WORK ORDER>
From the entries below, count the lines with "کازاموراتی". Write only the count.

DATA SHOWN>
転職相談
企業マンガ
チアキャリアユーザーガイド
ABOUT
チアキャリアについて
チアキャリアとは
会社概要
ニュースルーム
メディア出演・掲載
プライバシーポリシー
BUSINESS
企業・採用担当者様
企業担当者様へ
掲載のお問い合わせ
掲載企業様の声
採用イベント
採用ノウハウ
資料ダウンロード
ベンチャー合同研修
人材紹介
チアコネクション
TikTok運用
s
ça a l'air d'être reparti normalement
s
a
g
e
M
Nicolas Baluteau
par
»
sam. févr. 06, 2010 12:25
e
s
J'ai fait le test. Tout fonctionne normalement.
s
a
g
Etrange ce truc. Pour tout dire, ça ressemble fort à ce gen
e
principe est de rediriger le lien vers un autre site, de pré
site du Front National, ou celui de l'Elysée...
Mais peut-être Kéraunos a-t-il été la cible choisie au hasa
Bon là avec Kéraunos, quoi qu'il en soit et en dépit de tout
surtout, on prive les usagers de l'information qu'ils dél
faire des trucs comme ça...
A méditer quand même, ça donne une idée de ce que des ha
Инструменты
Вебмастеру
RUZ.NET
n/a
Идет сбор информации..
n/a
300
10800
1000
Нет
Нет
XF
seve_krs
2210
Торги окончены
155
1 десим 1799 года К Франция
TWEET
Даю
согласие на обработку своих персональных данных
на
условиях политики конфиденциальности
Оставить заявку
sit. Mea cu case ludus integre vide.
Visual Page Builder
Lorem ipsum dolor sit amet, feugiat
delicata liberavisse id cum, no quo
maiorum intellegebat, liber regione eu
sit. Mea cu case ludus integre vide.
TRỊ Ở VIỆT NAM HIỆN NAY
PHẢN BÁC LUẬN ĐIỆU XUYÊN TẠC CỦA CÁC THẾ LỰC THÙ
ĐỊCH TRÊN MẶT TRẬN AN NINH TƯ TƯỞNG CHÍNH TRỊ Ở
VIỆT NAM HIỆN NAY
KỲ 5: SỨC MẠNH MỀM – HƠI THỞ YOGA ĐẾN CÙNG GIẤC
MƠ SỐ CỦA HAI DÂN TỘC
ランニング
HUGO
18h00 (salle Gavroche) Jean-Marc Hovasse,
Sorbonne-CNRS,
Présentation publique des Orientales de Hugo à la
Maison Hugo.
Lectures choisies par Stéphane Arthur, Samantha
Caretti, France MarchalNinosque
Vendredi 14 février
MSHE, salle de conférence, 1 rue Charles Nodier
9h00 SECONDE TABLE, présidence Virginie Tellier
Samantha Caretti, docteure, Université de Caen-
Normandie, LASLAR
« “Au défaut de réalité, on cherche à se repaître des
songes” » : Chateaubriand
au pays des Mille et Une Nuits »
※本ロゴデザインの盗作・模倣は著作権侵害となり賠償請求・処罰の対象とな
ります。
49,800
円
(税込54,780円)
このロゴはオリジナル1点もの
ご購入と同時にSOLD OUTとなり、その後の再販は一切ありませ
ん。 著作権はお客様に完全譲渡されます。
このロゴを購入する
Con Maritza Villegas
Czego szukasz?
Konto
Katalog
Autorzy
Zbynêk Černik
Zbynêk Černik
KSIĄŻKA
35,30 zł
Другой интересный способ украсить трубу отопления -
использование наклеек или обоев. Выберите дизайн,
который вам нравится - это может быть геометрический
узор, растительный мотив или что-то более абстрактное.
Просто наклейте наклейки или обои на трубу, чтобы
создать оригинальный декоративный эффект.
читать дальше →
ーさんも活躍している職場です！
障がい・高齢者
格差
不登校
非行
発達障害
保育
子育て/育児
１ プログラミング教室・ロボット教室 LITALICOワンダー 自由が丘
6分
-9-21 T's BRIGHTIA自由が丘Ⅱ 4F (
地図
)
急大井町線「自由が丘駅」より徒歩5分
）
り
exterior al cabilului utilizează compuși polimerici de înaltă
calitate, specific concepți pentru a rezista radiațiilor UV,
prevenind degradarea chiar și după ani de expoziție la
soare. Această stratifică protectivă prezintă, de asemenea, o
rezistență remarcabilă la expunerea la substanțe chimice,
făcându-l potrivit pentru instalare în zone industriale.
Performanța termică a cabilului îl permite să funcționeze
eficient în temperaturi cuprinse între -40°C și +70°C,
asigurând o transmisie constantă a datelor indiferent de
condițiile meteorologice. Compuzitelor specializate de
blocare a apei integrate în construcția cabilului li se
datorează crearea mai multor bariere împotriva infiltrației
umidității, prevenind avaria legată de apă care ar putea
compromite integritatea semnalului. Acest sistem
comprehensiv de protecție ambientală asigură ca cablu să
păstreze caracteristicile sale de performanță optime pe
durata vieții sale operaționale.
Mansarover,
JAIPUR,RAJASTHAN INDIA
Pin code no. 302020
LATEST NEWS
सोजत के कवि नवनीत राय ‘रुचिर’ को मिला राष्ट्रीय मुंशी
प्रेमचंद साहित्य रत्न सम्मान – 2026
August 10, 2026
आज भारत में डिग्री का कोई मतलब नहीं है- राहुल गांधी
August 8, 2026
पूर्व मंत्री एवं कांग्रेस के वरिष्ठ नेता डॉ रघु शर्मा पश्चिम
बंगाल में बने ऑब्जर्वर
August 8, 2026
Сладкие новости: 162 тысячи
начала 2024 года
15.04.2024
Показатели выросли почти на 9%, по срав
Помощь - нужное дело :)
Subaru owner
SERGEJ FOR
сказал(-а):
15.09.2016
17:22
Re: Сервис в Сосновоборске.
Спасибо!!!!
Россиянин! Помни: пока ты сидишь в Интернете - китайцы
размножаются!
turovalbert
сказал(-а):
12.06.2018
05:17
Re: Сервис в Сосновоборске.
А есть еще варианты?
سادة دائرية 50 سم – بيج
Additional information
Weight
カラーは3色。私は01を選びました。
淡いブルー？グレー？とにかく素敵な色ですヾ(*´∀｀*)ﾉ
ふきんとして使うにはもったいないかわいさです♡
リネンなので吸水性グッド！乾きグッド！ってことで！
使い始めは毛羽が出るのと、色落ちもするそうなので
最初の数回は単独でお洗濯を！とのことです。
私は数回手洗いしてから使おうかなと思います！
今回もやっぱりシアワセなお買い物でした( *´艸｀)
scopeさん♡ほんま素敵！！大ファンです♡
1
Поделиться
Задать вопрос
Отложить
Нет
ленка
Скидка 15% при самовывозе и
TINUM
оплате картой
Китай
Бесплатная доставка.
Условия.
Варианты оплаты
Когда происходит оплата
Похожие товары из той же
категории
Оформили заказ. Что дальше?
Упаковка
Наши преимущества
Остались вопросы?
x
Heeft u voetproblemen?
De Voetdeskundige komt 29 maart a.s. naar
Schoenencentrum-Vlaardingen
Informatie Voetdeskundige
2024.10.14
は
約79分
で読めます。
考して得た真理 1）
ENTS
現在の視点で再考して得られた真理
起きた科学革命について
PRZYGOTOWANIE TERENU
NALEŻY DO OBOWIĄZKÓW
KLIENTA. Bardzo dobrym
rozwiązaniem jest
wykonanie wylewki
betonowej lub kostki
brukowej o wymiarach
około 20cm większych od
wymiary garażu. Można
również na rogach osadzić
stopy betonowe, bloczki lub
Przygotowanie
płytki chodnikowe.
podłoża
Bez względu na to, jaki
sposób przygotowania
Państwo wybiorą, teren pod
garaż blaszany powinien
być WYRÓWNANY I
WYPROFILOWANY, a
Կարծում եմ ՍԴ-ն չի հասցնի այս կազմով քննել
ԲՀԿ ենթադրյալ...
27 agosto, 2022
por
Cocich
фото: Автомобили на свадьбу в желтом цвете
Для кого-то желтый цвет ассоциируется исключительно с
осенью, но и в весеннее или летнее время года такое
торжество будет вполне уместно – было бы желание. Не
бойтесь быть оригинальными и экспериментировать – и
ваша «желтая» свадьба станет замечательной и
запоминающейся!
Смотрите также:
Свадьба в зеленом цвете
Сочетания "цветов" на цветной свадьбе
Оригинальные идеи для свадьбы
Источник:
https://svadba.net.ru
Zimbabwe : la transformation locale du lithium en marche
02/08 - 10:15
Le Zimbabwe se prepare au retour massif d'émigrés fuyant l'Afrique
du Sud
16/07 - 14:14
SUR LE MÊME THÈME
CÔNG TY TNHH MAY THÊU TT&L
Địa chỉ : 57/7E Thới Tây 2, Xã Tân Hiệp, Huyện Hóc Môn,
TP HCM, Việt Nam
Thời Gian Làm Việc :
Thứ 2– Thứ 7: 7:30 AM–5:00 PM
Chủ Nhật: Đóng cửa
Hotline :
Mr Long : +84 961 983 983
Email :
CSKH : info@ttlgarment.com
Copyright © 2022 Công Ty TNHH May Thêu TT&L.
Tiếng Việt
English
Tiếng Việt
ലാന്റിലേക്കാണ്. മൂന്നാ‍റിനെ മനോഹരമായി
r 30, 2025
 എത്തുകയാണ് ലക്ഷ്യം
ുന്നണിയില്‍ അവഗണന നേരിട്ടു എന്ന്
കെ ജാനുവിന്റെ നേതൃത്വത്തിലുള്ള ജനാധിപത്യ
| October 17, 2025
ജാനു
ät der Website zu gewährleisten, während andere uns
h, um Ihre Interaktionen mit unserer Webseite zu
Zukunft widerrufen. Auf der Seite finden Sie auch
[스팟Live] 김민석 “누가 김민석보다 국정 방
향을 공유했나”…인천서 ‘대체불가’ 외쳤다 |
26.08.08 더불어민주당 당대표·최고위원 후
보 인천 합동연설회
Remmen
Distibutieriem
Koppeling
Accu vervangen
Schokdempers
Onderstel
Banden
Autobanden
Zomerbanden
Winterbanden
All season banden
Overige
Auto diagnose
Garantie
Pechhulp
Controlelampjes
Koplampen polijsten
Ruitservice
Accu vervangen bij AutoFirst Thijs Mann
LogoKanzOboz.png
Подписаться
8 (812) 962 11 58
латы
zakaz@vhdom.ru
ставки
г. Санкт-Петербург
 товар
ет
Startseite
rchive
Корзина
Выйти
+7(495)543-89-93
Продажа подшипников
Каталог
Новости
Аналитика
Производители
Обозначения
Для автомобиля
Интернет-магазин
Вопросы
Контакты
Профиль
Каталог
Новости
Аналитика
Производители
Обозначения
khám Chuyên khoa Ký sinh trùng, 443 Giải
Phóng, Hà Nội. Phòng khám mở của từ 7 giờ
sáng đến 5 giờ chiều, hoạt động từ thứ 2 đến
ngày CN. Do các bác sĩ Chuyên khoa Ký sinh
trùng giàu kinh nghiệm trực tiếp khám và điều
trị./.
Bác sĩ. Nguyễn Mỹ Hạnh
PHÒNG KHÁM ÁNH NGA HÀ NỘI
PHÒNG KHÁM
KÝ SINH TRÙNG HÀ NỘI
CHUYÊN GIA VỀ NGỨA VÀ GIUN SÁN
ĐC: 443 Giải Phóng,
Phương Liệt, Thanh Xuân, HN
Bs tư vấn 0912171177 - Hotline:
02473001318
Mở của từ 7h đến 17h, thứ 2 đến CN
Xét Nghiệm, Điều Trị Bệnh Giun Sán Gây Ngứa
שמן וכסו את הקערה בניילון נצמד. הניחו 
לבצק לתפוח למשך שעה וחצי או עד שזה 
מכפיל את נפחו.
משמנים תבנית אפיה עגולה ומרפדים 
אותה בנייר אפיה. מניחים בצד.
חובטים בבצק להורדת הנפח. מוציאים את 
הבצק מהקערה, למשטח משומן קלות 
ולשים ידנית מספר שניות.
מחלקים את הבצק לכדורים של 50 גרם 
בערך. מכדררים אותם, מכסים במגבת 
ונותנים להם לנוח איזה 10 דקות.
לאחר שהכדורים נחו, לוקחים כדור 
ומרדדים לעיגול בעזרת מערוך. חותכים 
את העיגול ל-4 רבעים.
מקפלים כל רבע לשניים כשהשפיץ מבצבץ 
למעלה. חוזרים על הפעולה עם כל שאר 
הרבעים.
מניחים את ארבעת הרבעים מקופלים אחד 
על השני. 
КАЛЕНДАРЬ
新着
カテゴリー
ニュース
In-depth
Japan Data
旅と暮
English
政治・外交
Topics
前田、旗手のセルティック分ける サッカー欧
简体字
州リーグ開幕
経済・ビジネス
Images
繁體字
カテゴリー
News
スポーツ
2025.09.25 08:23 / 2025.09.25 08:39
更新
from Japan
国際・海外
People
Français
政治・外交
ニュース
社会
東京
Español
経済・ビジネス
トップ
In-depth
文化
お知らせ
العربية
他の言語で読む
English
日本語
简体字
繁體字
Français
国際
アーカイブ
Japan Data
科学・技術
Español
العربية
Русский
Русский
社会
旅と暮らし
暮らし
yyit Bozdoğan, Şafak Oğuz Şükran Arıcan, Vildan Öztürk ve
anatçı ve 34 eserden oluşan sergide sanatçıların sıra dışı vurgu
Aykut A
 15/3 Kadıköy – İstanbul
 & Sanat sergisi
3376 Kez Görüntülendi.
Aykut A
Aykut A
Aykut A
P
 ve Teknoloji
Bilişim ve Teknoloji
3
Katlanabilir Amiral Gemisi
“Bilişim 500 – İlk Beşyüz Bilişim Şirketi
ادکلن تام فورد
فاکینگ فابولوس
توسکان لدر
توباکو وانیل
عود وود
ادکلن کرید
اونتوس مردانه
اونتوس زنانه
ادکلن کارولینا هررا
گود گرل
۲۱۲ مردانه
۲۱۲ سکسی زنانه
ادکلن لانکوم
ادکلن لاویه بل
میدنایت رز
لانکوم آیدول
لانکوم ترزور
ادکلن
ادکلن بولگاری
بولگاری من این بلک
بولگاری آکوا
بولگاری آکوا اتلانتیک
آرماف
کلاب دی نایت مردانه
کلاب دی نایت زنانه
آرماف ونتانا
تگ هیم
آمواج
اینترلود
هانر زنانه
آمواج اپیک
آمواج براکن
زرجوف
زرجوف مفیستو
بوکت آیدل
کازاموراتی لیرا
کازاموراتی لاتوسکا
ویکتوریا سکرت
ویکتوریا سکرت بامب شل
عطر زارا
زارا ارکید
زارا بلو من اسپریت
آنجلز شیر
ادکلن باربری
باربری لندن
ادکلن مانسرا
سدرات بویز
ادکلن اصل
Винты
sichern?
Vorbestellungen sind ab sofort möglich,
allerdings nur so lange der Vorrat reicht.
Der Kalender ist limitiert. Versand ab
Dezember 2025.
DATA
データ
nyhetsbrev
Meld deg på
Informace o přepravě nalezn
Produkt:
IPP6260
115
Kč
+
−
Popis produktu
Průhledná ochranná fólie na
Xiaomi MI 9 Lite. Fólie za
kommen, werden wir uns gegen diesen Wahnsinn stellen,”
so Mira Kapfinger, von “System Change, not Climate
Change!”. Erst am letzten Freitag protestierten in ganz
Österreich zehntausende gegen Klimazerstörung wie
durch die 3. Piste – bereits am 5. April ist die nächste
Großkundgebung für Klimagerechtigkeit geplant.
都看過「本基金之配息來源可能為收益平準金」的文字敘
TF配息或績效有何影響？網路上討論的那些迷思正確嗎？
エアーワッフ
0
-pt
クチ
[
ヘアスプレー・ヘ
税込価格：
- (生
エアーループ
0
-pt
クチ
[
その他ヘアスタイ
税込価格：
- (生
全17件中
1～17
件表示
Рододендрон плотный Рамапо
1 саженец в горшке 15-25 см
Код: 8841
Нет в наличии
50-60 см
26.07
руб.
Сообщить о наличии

ANSWER TO THE PROBLEM>
2